_PROBLEM TO WORK ON_:
Set down exactly the lines from the one containing "thumb ip: (607, 568)" through the last line of the records below, both included, and nothing else.

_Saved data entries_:
========

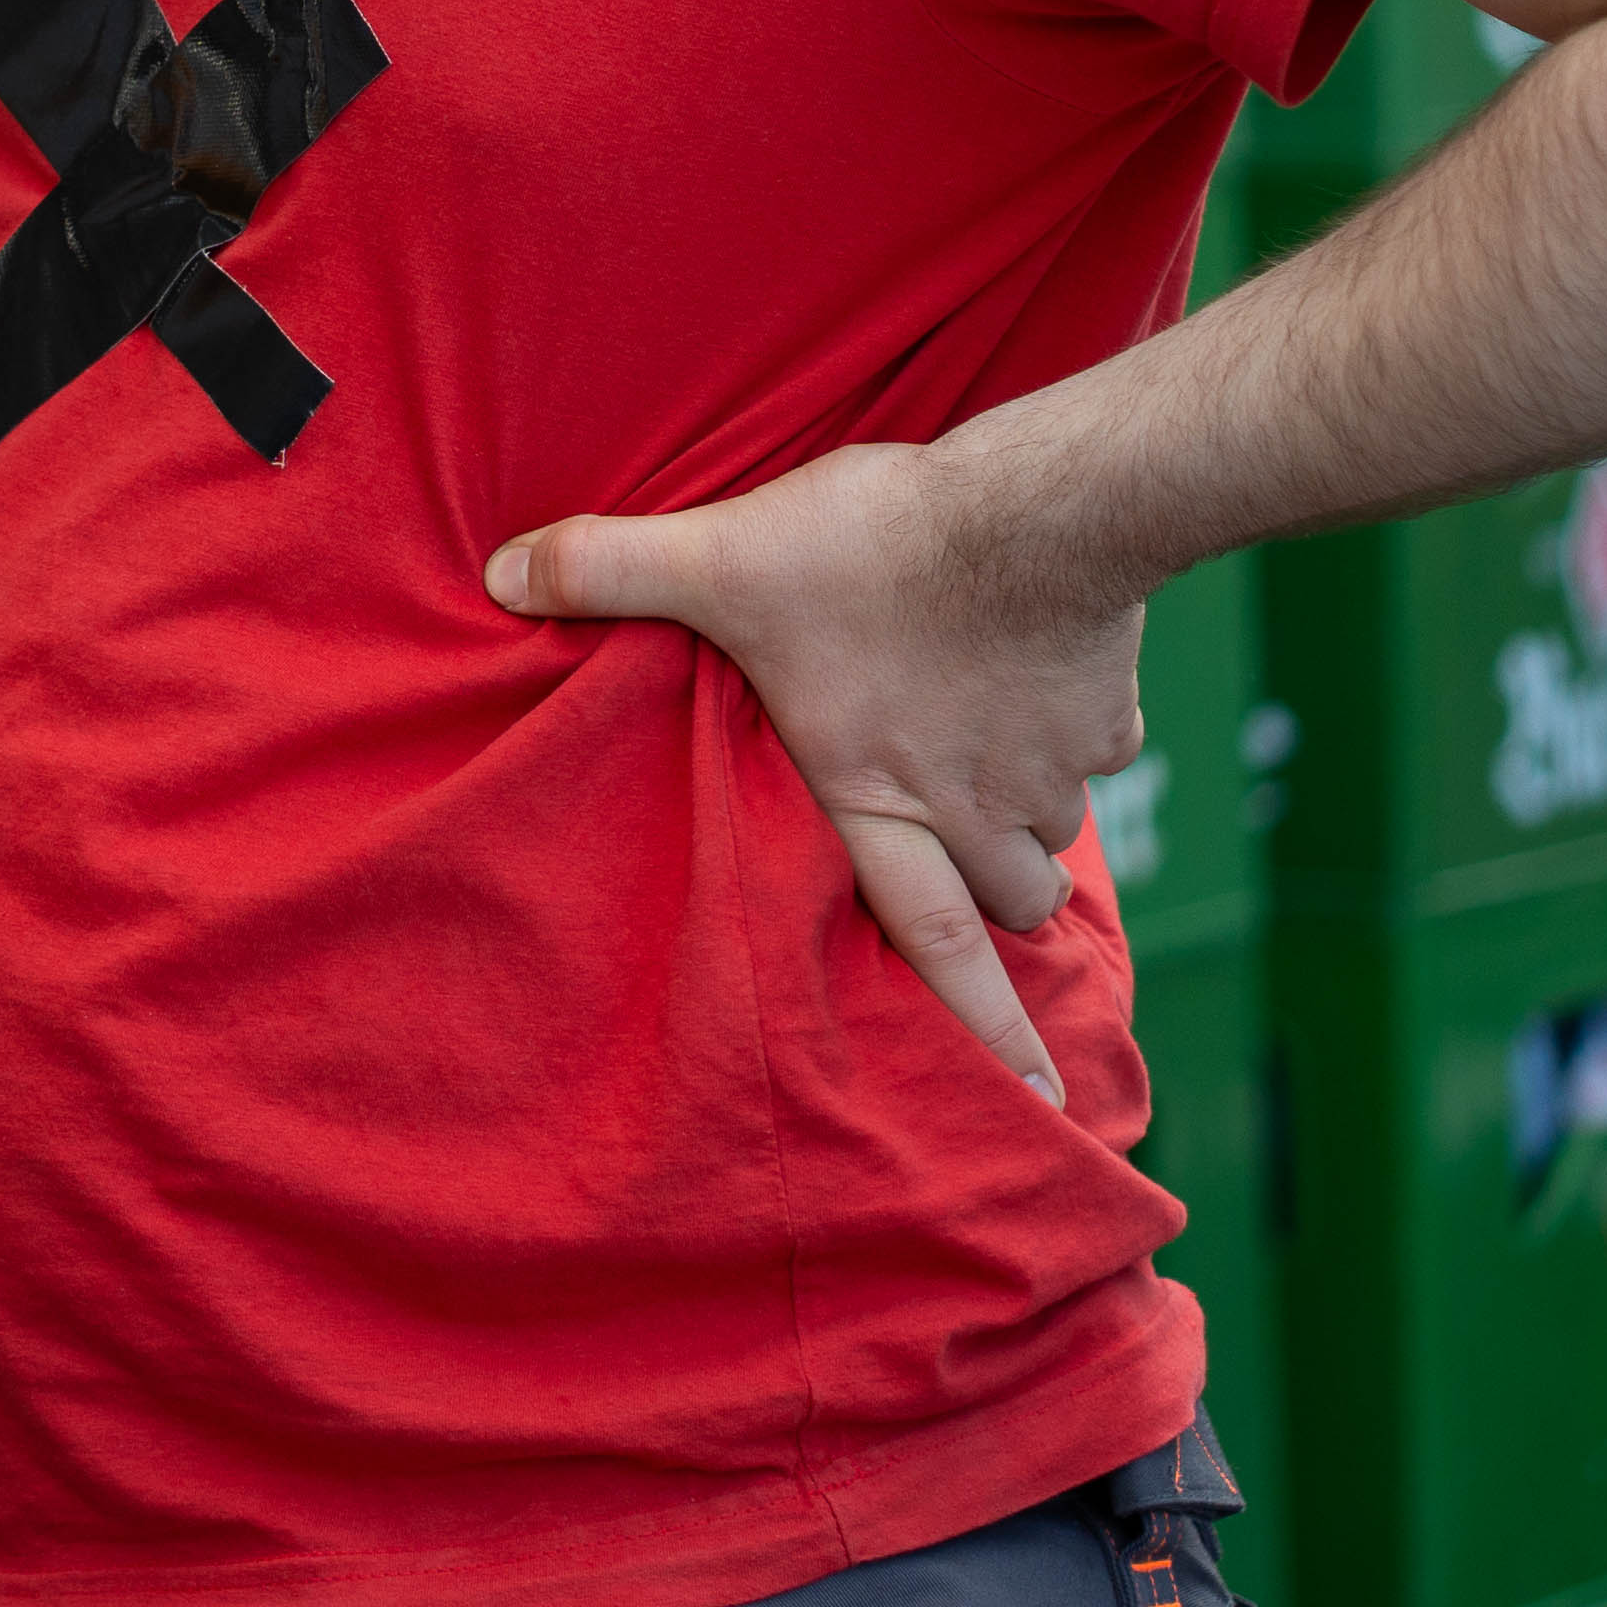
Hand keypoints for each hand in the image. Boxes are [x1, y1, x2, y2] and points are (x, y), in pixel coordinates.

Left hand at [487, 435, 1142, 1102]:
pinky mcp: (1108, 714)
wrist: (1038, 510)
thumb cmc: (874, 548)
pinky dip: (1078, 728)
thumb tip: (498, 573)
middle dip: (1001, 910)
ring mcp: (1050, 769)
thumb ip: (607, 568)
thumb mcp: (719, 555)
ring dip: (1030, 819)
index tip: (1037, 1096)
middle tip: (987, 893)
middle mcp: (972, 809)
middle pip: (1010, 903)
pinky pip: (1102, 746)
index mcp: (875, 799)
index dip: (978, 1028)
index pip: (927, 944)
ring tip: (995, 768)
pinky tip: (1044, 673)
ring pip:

========

_REPLY TO THE EXERCISE_:
thumb ip: (607, 568)
thumb mcp: (719, 555)
ring dip: (1030, 819)
index tip: (1037, 1096)
middle tip: (987, 893)
middle mcp: (972, 809)
middle pip: (1010, 903)
pinky pip: (1102, 746)
index mcp: (875, 799)
index dip: (978, 1028)
index pip: (927, 944)
ring tip: (995, 768)
pinky tip: (1044, 673)
ring pip:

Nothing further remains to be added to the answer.